**Data entries**
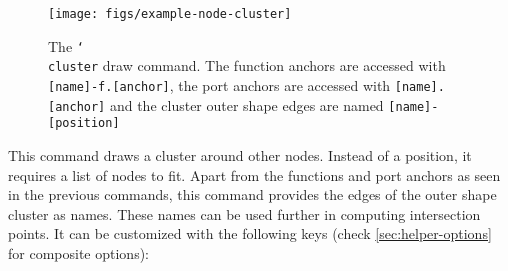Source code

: \documentclass[10pt]{article}
\newcommand\bookmark[1]{\marginpar{\ttfamily #1}}
\def\opt#1{\color{gray}{#1}}
\def\man#1{\color{black}{#1}}
\begin{document}
\begin{figure}[htb]\centering
\texttt{[image: figs/example-node-cluster]}

\caption{The \texttt{\char`\\cluster} draw command. The function anchors are accessed with \texttt{[name]-f.[anchor]}, the port anchors are accessed with \texttt{[name].[anchor]} and the cluster outer shape edges are named \texttt{[name]-[position]}}
\end{figure}
\hspace{1pt}\bookmark{\char`\\cluster\opt{[options]}\opt{(name)}\man{<list~of~clustered~nodes>}\man{\{label\}};}

\noindent This command draws a cluster around other nodes. Instead of a position, it requires a list of nodes to fit. Apart from the functions and port anchors as seen in the previous commands, this command provides the edges of the outer shape cluster as names. These names can be used further in computing intersection points. It can be customized with the following keys (check \ref{sec:helper-options} for composite options):
\end{document}
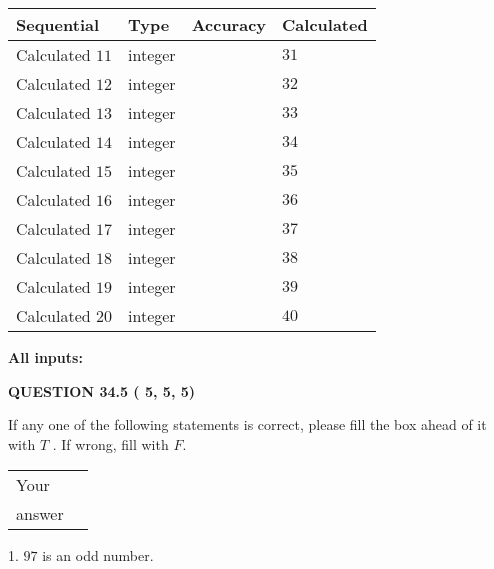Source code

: \documentclass[12pt]{article}
\begin{document}
   
  
  
\noindent\begin{tabular}{|l|l|l|l|}
\hline
 Sequential & Type & Accuracy & Calculated \\ 
\hline
 
 
  Calculated $          11$ & integer &  & 
  $ 31 $ 
 \\  \hline  
 
 
  Calculated $          12$ & integer &  & 
  $ 32 $ 
 \\  \hline  
 
 
  Calculated $          13$ & integer &  & 
  $ 33 $ 
 \\  \hline  
 
 
  Calculated $          14$ & integer &  & 
  $ 34 $ 
 \\  \hline  
 
 
  Calculated $          15$ & integer &  & 
  $ 35 $ 
 \\  \hline  
 
 
  Calculated $          16$ & integer &  & 
  $ 36 $ 
 \\  \hline  
 
 
  Calculated $          17$ & integer &  & 
  $ 37 $ 
 \\  \hline  
 
 
  Calculated $          18$ & integer &  & 
  $ 38 $ 
 \\  \hline  
 
 
  Calculated $          19$ & integer &  & 
  $ 39 $ 
 \\  \hline  
 
 
  Calculated $          20$ & integer &  & 
  $ 40 $ 
 \\  \hline  
 \end{tabular}
   
   
   
   
\noindent\vspace{0.1in}\hspace{-0.08in} {\textbf{\Large{All inputs: }}}
   
   
  
\vspace{0.2in}
  
{\textbf{\Large{QUESTION
34.5 
 (          5,          5,          5)
}}}
  
  
If any one of the following statements is correct, please fill the box ahead of it with $T$ .
If wrong, fill with $F$.
 
\noindent\begin{tabular}{|l|l|}\hline Your&\hspace{.2in} \\ answer&\hspace{.2in} \\ \hline \end{tabular}
1. $ %
97$ is an  %
odd number.
 
\end{document}
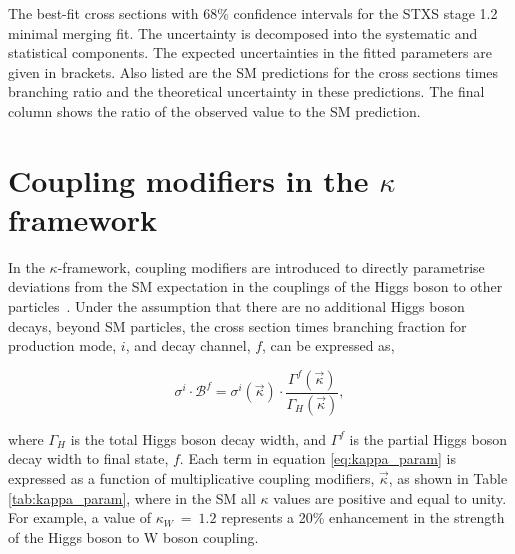 \begin{table}[htbp]
  \centering
  \scriptsize
  \renewcommand{\arraystretch}{1.8}
  \setlength{\tabcolsep}{2.2pt}
  \caption{
    The best-fit cross sections with 68\% confidence intervals for the STXS stage 1.2 minimal merging fit. The uncertainty is decomposed into the systematic and statistical components. The expected uncertainties in the fitted parameters are given in brackets. Also listed are the SM predictions for the cross sections times branching ratio and the theoretical uncertainty in these predictions. The final column shows the ratio of the observed value to the SM prediction.
  }
  \label{tab:stage1p2_minimal_results}
  \hspace*{-1cm}
  
  \hspace*{-1cm}
\end{table}

\newpage
\section{Coupling modifiers in the $\kappa$ framework}\label{sec:results_kappa}
In the $\kappa$-framework, coupling modifiers are introduced to directly parametrise deviations from the SM expectation in the couplings of the Higgs boson to other particles~\cite{Heinemeyer:2013tqa}. Under the assumption that there are no additional Higgs boson decays, beyond SM particles, the cross section times branching fraction for production mode, $i$, and decay channel, $f$, can be expressed as,

\begin{equation}\label{eq:kappa_param}
    \sigma^i \cdot \mathcal{B}^f = \sigma^i(\vec{\kappa}) \cdot \frac{\Gamma^f(\vec{\kappa})}{\Gamma_H(\vec{\kappa})},
\end{equation}

\noindent
where $\Gamma_H$ is the total Higgs boson decay width, and $\Gamma^f$ is the partial Higgs boson decay width to final state, $f$. Each term in equation \ref{eq:kappa_param} is expressed as a function of multiplicative coupling modifiers, $\vec{\kappa}$, as shown in Table \ref{tab:kappa_param}, where in the SM all $\kappa$ values are positive and equal to unity. For example, a value of $\kappa_W~=~1.2$ represents a 20\% enhancement in the strength of the Higgs boson to W boson coupling.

**Activity**
Give the number of lines in the entries that contain the word "from", with no other text.

**Exercise output**
2